Au début des années 1990, seuls quelques pays, dont la France avec les « lois Huriet- Sérusclat », disposaient d’une législation bioéthique, concernant notamment le consentement des personnes se prêtant à des recherches. Dans les anciens pays de l’Est, qui rejoignent le Conseil de l’Europe à partir de 1991, il n’existait au contraire aucune réglementation : la rédaction d’une Convention de bioéthique, basée sur les principes des droits de l’homme, va dès lors constituer une activité majeure du Conseil de l’Europe, mais se révélera plus ardue que prévu.
Des années de débats pour un compromis
Comme le résume le Dr Octavi Quintana, alors en charge de ce dossier, « tous les pays étaient d’accord pour une éthique générale de la recherche et un renforcement des droits de patients, mais les vrais problèmes sont apparus lorsqu’il s’est agi d’aborder des exemples concrets, comme le statut de l’embryon ». Après des années de débats, opposant notamment les pays les plus « libéraux » comme le Royaume-Uni aux plus « restrictifs » comme l’Allemagne, des compromis ont été trouvés pour garantir la liberté de la recherche médicale, exception faite de quelques interdictions précises, comme la création d’embryons à des fins de recherche ou le clonage de l’être humain.
Aujourd’hui, la Convention de Bioéthique garantit le consentement des patients face aux traitements et à la recherche, le droit à la vie privée et à l’information, ainsi que la non-commercialisation du corps humain. Elle porte aussi sur l’organisation de la recherche, sur le génome humain et sur les prélèvements de tissus et d’organes. Elle a été complétée par quatre protocoles additionnels abordant de manière plus détaillée l’interdiction du clonage humain, les transplantations, la recherche biomédicale et les tests génétiques à des fins médicales.
Redéfinir le consentement éclairé
La Convention réclamait, dès son origine, une meilleure information de la population générale et la tenue de débats publics sur ces sujets : un objectif - que l’on retrouve aussi dans la législation française - atteint, puisque les sujets de bioéthique, autrefois confidentiels, constituent désormais de vrais sujets de société abondamment présentés par les médias. Toutefois, la Convention doit s’adapter aux dernières avancées de la médecine, objets d’un colloque qui a réuni, à Strasbourg, les experts des comités d’éthique nationaux membres du Comité d’éthique du Conseil de l’Europe (DH-BIO) et d’autres organismes internationaux.
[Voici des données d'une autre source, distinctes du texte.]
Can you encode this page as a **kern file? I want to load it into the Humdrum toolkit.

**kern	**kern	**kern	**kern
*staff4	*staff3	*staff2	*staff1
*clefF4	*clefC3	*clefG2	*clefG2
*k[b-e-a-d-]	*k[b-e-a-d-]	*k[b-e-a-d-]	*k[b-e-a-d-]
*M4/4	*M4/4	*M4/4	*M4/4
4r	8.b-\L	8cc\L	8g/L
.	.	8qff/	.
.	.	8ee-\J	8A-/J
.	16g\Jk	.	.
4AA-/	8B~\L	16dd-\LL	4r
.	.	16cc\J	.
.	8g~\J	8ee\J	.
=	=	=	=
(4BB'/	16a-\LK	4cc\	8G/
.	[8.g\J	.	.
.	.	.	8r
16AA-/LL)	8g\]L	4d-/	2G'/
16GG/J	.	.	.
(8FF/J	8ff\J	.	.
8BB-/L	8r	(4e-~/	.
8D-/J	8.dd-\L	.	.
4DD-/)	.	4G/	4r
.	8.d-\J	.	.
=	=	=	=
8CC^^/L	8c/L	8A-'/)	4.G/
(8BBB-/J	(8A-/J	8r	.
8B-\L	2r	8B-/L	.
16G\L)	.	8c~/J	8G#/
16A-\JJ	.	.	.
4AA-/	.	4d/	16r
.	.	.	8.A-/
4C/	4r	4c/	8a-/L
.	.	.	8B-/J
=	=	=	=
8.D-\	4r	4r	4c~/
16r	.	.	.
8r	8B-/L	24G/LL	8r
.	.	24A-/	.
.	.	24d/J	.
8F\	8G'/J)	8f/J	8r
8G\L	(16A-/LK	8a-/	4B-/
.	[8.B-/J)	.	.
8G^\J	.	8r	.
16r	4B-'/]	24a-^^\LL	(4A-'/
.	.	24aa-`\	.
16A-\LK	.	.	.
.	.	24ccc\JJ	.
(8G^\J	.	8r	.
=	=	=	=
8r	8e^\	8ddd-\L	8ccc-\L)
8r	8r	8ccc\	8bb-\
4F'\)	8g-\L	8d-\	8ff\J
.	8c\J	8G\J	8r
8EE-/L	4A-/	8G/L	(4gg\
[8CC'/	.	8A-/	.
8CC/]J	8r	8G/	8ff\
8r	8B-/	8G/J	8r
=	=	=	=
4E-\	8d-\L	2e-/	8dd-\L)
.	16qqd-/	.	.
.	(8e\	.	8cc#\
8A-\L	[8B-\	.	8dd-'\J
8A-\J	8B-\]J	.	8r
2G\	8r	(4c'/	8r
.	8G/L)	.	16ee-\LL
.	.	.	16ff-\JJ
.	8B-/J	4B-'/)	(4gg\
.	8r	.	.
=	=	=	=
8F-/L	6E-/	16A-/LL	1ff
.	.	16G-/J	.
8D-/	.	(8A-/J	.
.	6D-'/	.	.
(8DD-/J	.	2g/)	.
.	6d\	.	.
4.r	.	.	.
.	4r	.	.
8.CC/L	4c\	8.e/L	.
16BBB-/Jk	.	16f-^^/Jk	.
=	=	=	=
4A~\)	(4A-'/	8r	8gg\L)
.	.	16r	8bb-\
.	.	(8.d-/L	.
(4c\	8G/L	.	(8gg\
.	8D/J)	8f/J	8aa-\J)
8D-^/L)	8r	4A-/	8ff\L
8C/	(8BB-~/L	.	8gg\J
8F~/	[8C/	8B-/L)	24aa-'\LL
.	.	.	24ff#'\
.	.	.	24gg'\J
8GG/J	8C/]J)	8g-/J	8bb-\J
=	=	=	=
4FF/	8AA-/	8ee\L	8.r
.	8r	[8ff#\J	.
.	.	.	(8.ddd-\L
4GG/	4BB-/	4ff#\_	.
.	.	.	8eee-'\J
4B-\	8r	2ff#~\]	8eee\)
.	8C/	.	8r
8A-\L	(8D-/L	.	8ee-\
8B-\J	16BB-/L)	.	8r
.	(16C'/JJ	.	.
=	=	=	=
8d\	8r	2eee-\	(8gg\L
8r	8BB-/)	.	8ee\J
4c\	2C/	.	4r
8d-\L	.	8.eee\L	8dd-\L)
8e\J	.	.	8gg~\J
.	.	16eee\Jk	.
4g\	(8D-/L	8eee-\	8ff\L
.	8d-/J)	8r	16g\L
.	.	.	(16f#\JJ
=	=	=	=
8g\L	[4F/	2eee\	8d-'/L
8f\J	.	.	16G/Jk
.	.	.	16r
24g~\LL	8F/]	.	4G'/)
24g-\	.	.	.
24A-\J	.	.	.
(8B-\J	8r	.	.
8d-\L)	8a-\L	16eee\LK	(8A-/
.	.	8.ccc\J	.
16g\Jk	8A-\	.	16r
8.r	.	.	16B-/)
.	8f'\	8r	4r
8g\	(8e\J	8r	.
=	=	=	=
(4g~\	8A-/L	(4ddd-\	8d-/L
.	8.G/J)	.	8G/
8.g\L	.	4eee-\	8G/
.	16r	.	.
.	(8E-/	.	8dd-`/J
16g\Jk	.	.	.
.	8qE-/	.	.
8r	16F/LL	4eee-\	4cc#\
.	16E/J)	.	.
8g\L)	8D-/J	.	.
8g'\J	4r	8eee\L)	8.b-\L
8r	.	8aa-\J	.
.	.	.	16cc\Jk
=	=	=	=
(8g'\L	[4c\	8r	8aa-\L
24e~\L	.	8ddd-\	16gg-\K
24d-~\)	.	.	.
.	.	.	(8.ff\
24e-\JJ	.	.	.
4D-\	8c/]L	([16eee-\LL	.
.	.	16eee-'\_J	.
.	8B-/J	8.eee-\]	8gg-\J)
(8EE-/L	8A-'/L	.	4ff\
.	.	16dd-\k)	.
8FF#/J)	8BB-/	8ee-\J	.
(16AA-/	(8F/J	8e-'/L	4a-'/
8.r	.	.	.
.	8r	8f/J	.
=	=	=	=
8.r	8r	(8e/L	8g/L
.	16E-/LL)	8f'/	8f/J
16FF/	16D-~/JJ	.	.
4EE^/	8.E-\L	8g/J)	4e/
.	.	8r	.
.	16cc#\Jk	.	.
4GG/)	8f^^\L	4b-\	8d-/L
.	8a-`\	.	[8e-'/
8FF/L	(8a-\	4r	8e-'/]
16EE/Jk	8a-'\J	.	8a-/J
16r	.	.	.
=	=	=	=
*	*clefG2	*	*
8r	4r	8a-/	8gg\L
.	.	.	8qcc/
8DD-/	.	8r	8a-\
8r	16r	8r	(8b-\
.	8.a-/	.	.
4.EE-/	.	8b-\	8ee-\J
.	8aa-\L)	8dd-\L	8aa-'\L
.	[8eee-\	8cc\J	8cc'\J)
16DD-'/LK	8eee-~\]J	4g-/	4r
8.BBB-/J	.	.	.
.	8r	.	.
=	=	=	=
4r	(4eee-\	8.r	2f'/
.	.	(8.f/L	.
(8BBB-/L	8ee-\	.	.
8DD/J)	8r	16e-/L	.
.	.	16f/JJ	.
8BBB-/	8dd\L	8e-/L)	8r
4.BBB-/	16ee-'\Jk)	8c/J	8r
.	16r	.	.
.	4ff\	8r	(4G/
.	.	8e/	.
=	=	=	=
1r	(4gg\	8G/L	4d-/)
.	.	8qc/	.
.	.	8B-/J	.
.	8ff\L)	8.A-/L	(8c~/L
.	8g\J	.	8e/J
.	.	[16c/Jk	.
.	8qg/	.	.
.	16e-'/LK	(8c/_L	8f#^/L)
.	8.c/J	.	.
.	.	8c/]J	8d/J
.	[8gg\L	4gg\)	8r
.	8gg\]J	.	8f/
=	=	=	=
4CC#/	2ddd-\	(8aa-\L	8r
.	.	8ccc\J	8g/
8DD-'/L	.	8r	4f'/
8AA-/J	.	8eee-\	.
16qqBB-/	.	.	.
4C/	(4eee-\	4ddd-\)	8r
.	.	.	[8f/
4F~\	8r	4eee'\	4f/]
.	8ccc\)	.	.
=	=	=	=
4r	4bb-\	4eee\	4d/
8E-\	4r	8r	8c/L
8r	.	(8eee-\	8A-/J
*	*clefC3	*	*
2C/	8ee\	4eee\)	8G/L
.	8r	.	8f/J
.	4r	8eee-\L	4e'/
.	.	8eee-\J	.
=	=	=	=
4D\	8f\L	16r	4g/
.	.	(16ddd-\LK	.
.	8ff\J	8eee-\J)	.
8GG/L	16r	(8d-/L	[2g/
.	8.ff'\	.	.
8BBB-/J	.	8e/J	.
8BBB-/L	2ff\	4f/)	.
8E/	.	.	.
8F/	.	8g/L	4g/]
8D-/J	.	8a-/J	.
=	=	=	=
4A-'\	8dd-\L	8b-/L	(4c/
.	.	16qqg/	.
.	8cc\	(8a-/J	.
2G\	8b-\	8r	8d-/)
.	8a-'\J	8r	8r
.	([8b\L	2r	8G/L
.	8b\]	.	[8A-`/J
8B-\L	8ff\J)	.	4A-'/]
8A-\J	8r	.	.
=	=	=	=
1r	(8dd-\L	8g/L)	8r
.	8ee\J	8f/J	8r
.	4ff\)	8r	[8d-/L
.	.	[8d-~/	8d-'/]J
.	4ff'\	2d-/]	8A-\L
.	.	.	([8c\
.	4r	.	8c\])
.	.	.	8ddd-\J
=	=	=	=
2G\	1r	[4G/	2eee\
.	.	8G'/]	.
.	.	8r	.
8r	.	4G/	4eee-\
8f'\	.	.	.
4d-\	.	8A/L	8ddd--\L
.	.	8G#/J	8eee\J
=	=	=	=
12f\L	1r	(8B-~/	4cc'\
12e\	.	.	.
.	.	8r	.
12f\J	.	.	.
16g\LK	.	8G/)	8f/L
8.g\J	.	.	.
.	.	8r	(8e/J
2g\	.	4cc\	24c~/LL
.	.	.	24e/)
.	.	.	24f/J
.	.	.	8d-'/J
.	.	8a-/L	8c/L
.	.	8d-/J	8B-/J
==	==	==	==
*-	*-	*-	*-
Ils constatent que les dispositions de la Convention sur le consentement éclairé des patients et des personnes se prêtant à la recherche, y compris lorsqu’elles sont incapables d’exprimer un avis, ne répondent plus aux questions posées par les collectes de données à grande échelle, de même que par l’irruption d’acteurs jusque-là étrangers à la santé, dont les géants de l’Internet. Le Pr Jean-François Delfraissy, président du Comité national d’éthique, estime indispensable de redéfinir la notion de consentement éclairé, d’autant plus que « le Big Data sera de plus en plus présent aux côtés du médecin », sans que le malade ne s’en rende compte. Les nouvelles technologies génomiques doivent aussi, selon lui, faire l’objet d’un encadrement éthique international, de même que la question brûlante des coûts des médicaments innovants. « Même s’ils l’ont développée, estime le Pr Delfraissy, l’innovation n’appartient pas aux Big Pharma, mais constitue un bien commun. » Enfin, il souhaite que la santé des migrants devienne un sujet éthique à part entière en Europe. Il appartiendra, dans les mois à venir, au DH-BIO, garant de la Convention, de définir ses programmes d’action futurs. Pour lui, la Convention a su « accompagner le progrès » plutôt que d’en définir des limites : une politique qui devra être poursuivie, de même que le dialogue avec toutes les composantes de la société.
(1) Signée à Oviedo (Espagne) le 4 avril 1997, et souvent dite pour cette raison « Convention d’Oviedo », la Convention s’intitule, officiellement, « Convention pour la protection des Droits de l'Homme et de la dignité de l'être humain à l'égard des applications de la biologie et de la médecine : Convention sur les Droits de l'Homme et la biomédecine ».